◆ EXERCISE DIRECTIONS:
Please answer from the letter to the editor below: when the States of Jersey transacts in relation to real property, in whose name does it customarily do so?

───── DOCUMENT EXTRACT

Jersey &
Guernsey Law Review – February 2014
LETTER TO THE EDITOR
Dear Sir,
1 The February issue
of the Jersey and Guernsey Law Review
reported among the Case Summaries the decision of Thompson, Master in Treasurer of the States v Pearce, which considered the nature
of the Public, that is, the entity which appears in French conveyances as Le Public and in English as the Public,
as opposed to the general public, that is, the individuals who collectively
make up the population.
2 In his judgment the
Master cited the following passages from Bene
Ltd v Hanson,
in which Le Marquand, Greffier said (at 324)—
“The second issue which
arises is as to the nature of the Public of the Island of Jersey. I am able to
take judicial notice of the fact that when the States of Jersey transacts in
relation to real property (including a contract lease as in this case), it
customarily transacts in the name of the Public of the Island of Jersey and not
in the name of the States of Jersey. Subsequently, the States of Jersey
determine which Committee[3] will
administer the relevant piece of real property.”
The Greffier continued (at
325)—
“What, then, is the Public
of the Island of Jersey? It is clearly a corporate body of a kind which holds
real property on behalf of the general public but under the Administration of
the elected representatives of the general public, namely the States of Jersey.
However, its origins are shrouded in mystery although I suspect that what
happened historically was that as a distinction began to be drawn between the
Crown on the one hand and property held on behalf of the general public of the
Island on the other, it was decided at some stage that rather than property
being actually held by the States of Jersey, it should be held by this corporate entity to be known as the Public of the Island
of Jersey.

──────────
───── SUPPLIED ENTRIES

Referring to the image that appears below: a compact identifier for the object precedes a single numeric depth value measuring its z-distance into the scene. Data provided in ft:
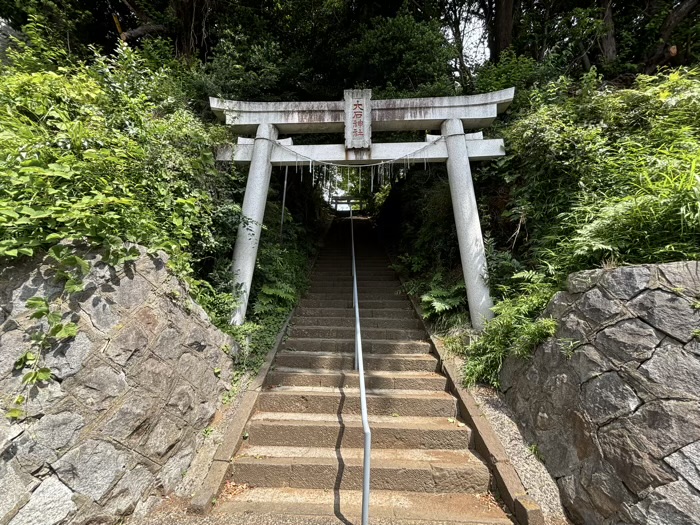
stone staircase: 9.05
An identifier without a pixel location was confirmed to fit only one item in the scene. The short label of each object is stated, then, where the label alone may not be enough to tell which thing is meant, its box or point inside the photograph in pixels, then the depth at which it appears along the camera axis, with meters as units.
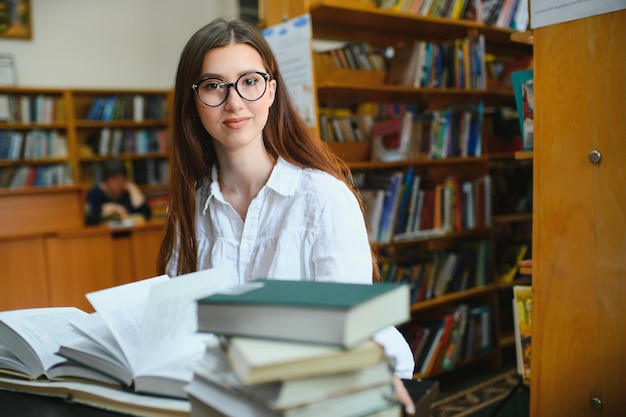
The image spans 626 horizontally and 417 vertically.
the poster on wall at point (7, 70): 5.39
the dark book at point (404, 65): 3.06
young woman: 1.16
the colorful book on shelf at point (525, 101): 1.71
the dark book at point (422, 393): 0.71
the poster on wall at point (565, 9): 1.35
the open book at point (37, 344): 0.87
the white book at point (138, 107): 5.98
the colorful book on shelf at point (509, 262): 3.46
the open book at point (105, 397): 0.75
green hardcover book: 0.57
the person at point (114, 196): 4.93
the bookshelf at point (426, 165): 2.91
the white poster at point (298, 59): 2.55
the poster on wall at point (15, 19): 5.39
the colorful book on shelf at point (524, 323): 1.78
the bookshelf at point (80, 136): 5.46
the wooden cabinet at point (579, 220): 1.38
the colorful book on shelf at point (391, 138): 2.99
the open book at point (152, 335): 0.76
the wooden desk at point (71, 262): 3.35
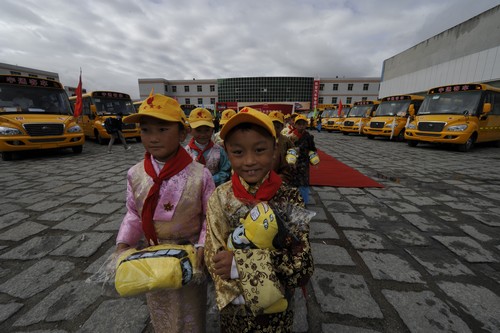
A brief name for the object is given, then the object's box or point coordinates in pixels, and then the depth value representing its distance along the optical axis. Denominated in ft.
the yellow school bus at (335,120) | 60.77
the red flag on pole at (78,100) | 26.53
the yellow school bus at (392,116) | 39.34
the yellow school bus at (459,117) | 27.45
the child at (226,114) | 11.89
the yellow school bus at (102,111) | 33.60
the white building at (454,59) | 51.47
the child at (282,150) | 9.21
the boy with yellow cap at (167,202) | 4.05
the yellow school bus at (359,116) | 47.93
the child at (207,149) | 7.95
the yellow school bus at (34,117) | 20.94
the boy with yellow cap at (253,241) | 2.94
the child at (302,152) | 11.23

──────────

◆ YOUR RESPONSE:
In the name of the Public of the Island of Jersey, not in the name of the States of Jersey.